## [Extract]
Abraham Cahan (July 7, 1860 – August 31, 1951)

Abraham “Ab” Cahan (July 7, 1860 – August 31, 1951) was a Lithuanian-born American Jewish socialist newspaper editor, novelist, and politician.

Biography

Early years

Abraham Cahan was born July 7, 1860, in Podberezhie in Lithuania (at the time occupied by the Russian Empire, into an Orthodox Litvak family. His grandfather was a rabbi in Vidz, Vitebsk, his father a teacher of Hebrew language and the Talmud. The family, which was devoutly religious, moved in 1866 to Vilna (Vilnius), where the young Cahan received the usual Jewish preparatory education for the rabbinate. He, however, was attracted by secular knowledge and clandestinely studied the Russian language, ultimately prevailing on his parents to allow him to enter the Teachers Institute of Wilna, from which he was graduated in 1881. He was appointed teacher in a Jewish government school in Velizh, Vitebsk, in the same year.

On March 13, 1881, Tsar Alexander II was assassinated by terrorist members of the Socialist Revolutionary Party. Reprisals by the Russian state were quick and massive. A visit from the police prompted the young socialist schoolteacher to escape to the United States through emigration.

Cahan in America

Cahan arrived in New York City in June 1882. Cahan transferred his commitment to socialism to his new country, and he devoted all the time he could spare from work to the study and teaching of radical ideas to the Jewish working men of New York. Cahan joined the Socialist Labor Party of America writing articles on socialism and science, and translating literary works for the pages of its Yiddish language paper, the Arbeiter Zeitung (“Workers’ News”).[1] Cahan saw himself as an educator and enlightener of the impoverished Jewish working class of the city, “meeting them on their own ground and in their own language.”[2] Cahan’s contribution to Yiddish-language socialist propaganda was massive, as before his arrival, educated Jewish émigrés from the old Russian empire tended to speak Russian and had little success communicating with ordinary Jewish workers in the downtown ghetto.

Historian Gerald Sorin notes:

“As early as the summer of 1882, however, Abraham Cahan, in the United States only a very short time, challenged the Russian-speakers by pointing out that the Jewish workers did not understand the propaganda that the intellectuals were disseminating. It was proposed, almost as a lark, that Cahan lecture in Yiddish; and relatively quickly this so-called folk vernacular became the primary medium of communication. For some time, however, the consensus continued to be that Yiddish was strictly an expedient in the conduct of socialist activitiy and not a value in itself.”[3]

During his years of activity, Cahan was either originator, collaborator, or editor of almost all the earlier socialist periodicals published in that language in the United States.

Cahan was a member of the group of Yiddish-speaking socialists who broke away in 1897 from the cult-like Socialist Labor Party, led by Daniel De Leon, to join Eugene V. Debs’ new Social Democratic Party, the forerunner of the Socialist Party of America. The group launched a daily Yiddish newspaper, Forverts (Forward), named for the German social-democratic journal Vorwaerts. Cahan was the founding editor, but he left a year later, unhappy with the publishers’ heavy-handed ideological control. He returned four years later, in 1903, after being promised full editorial independence.

## [Data excerpts]
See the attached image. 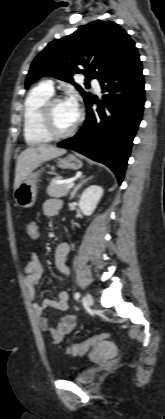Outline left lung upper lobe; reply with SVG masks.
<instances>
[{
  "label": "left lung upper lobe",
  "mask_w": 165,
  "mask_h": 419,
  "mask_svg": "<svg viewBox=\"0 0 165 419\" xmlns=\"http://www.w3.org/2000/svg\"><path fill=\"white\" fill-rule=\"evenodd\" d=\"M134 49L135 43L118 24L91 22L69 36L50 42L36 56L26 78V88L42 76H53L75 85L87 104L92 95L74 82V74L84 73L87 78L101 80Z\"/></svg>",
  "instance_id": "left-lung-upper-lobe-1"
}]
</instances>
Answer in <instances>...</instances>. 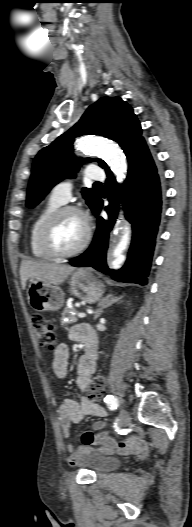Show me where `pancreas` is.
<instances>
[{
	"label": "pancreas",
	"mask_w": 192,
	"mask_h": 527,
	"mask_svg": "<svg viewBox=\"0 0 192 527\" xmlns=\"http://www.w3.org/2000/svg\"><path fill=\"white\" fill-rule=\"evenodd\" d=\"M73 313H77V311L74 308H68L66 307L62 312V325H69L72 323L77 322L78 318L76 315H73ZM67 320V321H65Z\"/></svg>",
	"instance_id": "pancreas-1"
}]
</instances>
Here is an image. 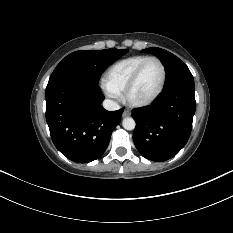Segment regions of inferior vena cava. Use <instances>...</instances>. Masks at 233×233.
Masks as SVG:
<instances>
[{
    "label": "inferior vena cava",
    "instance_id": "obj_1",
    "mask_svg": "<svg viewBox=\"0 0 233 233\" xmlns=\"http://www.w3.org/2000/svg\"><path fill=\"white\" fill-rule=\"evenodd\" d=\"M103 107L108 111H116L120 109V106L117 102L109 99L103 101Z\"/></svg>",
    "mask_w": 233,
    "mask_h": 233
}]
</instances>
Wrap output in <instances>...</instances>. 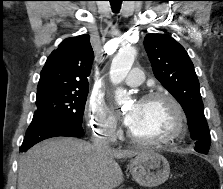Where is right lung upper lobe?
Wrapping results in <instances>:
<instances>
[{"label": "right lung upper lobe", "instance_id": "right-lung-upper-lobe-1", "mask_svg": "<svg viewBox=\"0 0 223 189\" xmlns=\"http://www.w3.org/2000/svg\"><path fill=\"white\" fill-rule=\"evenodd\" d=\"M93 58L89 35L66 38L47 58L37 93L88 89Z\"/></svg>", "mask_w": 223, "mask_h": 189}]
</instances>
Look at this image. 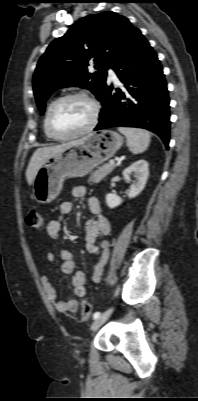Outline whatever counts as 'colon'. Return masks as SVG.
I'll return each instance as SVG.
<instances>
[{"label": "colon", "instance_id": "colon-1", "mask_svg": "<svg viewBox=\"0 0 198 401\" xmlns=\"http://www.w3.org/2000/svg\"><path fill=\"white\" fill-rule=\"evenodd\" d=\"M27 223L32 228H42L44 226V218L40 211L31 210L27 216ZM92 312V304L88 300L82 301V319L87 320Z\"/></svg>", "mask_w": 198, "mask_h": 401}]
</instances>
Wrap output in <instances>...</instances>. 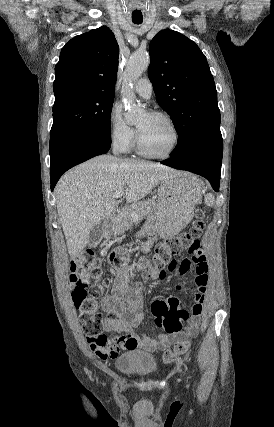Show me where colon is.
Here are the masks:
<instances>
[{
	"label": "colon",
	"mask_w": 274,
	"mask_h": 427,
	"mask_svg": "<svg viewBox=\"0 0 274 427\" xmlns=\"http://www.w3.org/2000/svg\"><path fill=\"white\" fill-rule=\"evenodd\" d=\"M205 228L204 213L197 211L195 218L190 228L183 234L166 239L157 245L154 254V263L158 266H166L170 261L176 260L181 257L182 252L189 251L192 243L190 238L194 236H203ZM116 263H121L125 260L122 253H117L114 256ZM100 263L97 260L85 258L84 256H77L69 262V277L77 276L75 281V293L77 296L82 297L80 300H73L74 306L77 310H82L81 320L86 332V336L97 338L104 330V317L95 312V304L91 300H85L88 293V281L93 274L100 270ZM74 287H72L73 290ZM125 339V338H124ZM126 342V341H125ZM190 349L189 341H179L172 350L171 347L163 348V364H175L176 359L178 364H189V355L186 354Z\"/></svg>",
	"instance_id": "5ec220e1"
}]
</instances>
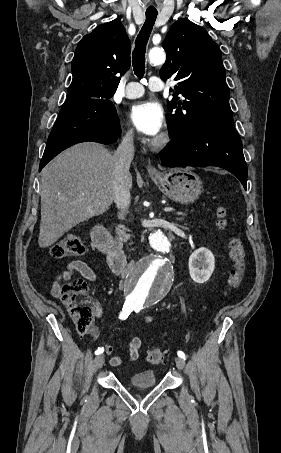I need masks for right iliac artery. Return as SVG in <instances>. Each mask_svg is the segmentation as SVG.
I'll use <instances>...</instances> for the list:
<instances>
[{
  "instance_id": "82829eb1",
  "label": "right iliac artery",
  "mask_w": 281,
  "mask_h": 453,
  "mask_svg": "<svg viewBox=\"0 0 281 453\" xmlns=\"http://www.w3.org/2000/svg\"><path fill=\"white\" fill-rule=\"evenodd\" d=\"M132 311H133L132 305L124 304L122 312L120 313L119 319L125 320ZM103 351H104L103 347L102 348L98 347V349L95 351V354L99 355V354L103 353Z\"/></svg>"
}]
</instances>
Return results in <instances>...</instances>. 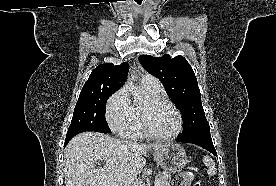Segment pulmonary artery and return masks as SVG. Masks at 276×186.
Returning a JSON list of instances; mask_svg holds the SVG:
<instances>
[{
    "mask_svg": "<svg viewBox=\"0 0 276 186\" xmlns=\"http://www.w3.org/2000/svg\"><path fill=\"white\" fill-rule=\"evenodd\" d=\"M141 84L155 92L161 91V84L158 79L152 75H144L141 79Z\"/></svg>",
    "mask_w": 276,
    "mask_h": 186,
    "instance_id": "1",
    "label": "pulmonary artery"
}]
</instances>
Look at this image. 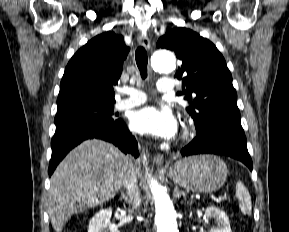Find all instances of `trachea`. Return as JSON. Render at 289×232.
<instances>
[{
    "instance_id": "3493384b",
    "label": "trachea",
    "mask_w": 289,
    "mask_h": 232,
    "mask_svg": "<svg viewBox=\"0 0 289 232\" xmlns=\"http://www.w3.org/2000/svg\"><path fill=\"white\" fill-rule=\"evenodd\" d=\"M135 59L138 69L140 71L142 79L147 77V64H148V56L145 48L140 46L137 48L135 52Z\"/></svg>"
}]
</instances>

## [Written problem A]
Transcribe the Abraham Cahan biography from "Cahan arrived in" to "the downtown ghetto.".
## [Written problem B]
According to the Abraham Cahan biography, why was Cahan's contribution to Yiddish-language socialist propaganda so significant? Answer in one to three sentences.
## [Written problem C]
Take the Abraham Cahan biography further, picking up after its final sentence.

## [Task result A]
Cahan arrived in New York City in June 1882. Cahan transferred his commitment to socialism to his new country, and he devoted all the time he could spare from work to the study and teaching of radical ideas to the Jewish working men of New York. Cahan joined the Socialist Labor Party of America writing articles on socialism and science, and translating literary works for the pages of its Yiddish language paper, the Arbeiter Zeitung (“Workers’ News”).[1] Cahan saw himself as an educator and enlightener of the impoverished Jewish working class of the city, “meeting them on their own ground and in their own language.”[2] Cahan’s contribution to Yiddish-language socialist propaganda was massive, as before his arrival, educated Jewish émigrés from the old Russian empire tended to speak Russian and had little success communicating with ordinary Jewish workers in the downtown ghetto.

## [Task result B]
Before Cahan arrived, educated Jewish émigrés from the old Russian empire generally spoke Russian and had little success communicating with ordinary Jewish workers in the downtown ghetto. Cahan reached those workers in Yiddish, meeting them on their own ground and in their own language.

## [Task result C]
From 1903 until 1946, Cahan ran the paper, popularly known as The Jewish Daily Forward (Forverts), turning it into a folksy, widely admired journal, though his critics called it yellow journalism and worse. In 1906 he introduced an advice column named A Bintel Brief (“A Bundle of Letters”). As a rule, Cahan was one of the more temperate voices in the Socialist Party, respecting his readers’ religious beliefs and preaching an increasingly moderate version of the socialist gospel as time progressed.[4] By 1924 Forverts had over a quarter of a million readers, making it the most successful non-English-language newspaper in the U.S. and the leading Yiddish paper in the world.

The paper’s success made it and the Forward Association which owned it a wealthy and powerful institution in the Jewish community and the general abor movement. It provided major support and financing for the early, tumultuous organizing drives of the garment unions. It convened and oversaw meetings of the various squabbling parties and factions on the Jewish left before and after World War I, including the Jewish Labor Bund, the Jewish Socialist Verband and others. During the 1920s it bought a small radio station, renamed it WEVD (for Eugene V. Debs) and operated it for decades as a 24-hour Yiddish-language station. In 1934 it spearheaded the formation of the Jewish Labor Committee, which included the garment unions, the Workmen’s Circle, the Labor Zionists and others, primarily to rescue labor and progressive activists from Nazi-occupied Europe.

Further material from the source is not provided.